What to work on.
Retype each line exactly as it stands, beginning at the first line of the material and finishing with the line that contains "1262 815 2.95".

Raw data.

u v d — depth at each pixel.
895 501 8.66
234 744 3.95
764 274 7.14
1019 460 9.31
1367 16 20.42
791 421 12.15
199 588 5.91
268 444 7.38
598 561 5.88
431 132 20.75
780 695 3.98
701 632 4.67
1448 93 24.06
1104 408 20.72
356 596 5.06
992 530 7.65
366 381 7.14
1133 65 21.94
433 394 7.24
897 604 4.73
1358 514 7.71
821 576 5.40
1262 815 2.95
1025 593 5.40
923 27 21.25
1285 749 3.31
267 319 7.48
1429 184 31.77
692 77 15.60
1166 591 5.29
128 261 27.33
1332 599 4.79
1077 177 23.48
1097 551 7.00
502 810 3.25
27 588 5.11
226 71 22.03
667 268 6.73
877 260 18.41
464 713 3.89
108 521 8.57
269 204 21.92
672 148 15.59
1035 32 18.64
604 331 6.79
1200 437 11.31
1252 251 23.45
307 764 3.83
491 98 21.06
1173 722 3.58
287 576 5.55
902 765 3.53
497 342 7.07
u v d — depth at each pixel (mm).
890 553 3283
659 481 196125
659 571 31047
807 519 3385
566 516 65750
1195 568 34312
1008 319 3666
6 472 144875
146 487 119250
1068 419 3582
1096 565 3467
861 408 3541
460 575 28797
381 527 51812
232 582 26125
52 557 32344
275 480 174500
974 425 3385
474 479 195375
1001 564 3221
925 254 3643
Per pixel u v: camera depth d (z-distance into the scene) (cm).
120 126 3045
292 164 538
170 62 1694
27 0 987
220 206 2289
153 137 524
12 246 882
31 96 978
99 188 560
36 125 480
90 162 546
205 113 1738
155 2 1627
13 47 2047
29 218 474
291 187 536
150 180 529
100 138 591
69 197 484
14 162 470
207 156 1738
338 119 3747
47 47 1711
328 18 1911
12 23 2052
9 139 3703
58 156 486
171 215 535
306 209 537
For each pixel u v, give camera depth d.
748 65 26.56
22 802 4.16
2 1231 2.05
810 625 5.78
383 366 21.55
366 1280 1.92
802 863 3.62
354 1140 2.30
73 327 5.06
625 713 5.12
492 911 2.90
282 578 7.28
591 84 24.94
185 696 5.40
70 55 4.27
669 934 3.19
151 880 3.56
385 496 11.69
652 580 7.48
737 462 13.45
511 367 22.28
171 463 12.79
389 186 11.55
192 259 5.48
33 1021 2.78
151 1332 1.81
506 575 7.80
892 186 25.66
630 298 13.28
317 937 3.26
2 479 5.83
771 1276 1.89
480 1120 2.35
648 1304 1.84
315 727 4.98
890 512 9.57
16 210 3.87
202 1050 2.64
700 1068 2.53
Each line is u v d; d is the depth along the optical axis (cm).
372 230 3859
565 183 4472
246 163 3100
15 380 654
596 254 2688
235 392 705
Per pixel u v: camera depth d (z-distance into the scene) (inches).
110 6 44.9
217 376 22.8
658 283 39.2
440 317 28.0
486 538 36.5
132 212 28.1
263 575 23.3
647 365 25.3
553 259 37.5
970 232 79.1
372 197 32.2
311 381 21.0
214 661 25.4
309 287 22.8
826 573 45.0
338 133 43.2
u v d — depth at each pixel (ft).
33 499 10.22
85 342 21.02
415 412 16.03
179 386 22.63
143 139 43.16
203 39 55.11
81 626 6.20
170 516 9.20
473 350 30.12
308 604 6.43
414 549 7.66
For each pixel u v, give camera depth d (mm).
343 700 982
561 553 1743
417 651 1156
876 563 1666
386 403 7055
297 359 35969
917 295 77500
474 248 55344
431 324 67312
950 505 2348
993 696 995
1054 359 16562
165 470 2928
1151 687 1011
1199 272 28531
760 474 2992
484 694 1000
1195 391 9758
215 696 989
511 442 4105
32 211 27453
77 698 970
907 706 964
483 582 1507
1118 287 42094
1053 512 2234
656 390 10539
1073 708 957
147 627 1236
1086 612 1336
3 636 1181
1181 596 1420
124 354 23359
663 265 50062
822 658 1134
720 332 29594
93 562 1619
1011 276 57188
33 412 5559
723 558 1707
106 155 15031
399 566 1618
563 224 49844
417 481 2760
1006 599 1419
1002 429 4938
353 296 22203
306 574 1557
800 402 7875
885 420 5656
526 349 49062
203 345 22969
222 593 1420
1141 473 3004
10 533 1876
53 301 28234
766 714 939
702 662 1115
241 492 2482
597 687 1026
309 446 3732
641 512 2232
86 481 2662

The answer.
u v d — depth at each pixel.
895 501 8.66
234 744 3.95
764 274 7.14
1019 460 9.31
1367 16 20.42
791 421 12.15
199 588 5.91
268 444 7.38
598 561 5.88
431 132 20.75
780 695 3.98
701 632 4.67
1448 93 24.06
1104 408 20.72
356 596 5.06
992 530 7.65
366 381 7.14
1133 65 21.94
433 394 7.24
897 604 4.73
1358 514 7.71
821 576 5.40
1262 815 2.95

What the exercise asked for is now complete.